Abandonner cette nationalité reviendrait à leur demander de quitter ce pays à abandonner cette expérience unique qui dépasse une simple question de programme présidentiel. Cette chose est tout bonnement inacceptable. Au contraire, il faudrait renforcer la possibilité de leur existence sur la terre de leurs ancêtres et non pas les forcer à choisir et probablement à immigrer.

Se tailler une stature internationale, l’objectif de cette visite comme le souligne de nombreux médias dans l’approche de cette visite au Liban, c’est aussi se rappeler de la perspective historique qu’ont toujours entretenu le Liban et la France depuis des millénaires et non les abandonner, ce qui sonnerait au contraire comme une défaite.

La France doit être l’allié politique de toutes les minorités religieuses et refaire du Liban sa porte vers le Levant, renforcer son influence et son aspect de sa civilisation face aux dangers constitués par l’extrémisme religieux tel que nous le voyons en Syrie, exportés aussi par ces radicaux islamiques dont certains sont venus de France ou d’Europe. L’exemple libanais est la meilleure armes contre ces radicaux et les Franco-Libanais, la première les premiers soldats qui grandissent la civilisation et l’influence de la Métropole dans la Région, en terme politique, économique mais aussi en terme culturel. Les abandonner et les forcer à choisir est contraire aux intérêts de notre pays.

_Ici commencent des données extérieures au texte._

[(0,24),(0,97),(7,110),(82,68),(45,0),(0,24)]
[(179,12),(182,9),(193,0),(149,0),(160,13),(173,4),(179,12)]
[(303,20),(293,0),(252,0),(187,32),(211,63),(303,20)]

Chacun étant en fin de compte un Porte-parole de la France dans la région, il convient au contraire de les soutenir, de leur offrir le cadre idéal pour qu’ils puissent rester et entretenir cette influence en dépit des menaces qui pèsent parfois même sur leur coexistence, via l’éducation et il est triste que les autorités françaises aient décider d’abandonner par exemple, le Lycée Charles de Gaulle de Damas ou réduit les budgets culturels des Instituts Françaises, les années précédentes. Je n’évoquerais pas le manque de soutien aux institutions sécuritaires libanaises alors que le programme d’aide militaire visant à rééquipement l’Armée Libanaise en matériel français reste au bon vouloir, pour son financement, à l’Arabie Saoudite. Il est tout simplement honteux en connaissance de cause de le constater.

La France doit se donner les moyens politiques, économiques, culturels et sécuritaires au contraire pour que ces franco-libanais n’aient pas à choisir entre leurs 2 pays de sang. Il convient là simplement de l’intérêt réciproque de la Métropole et de ses ressortissants présents ici même sur ce territoire sur lequel vous visitez aujourd’hui.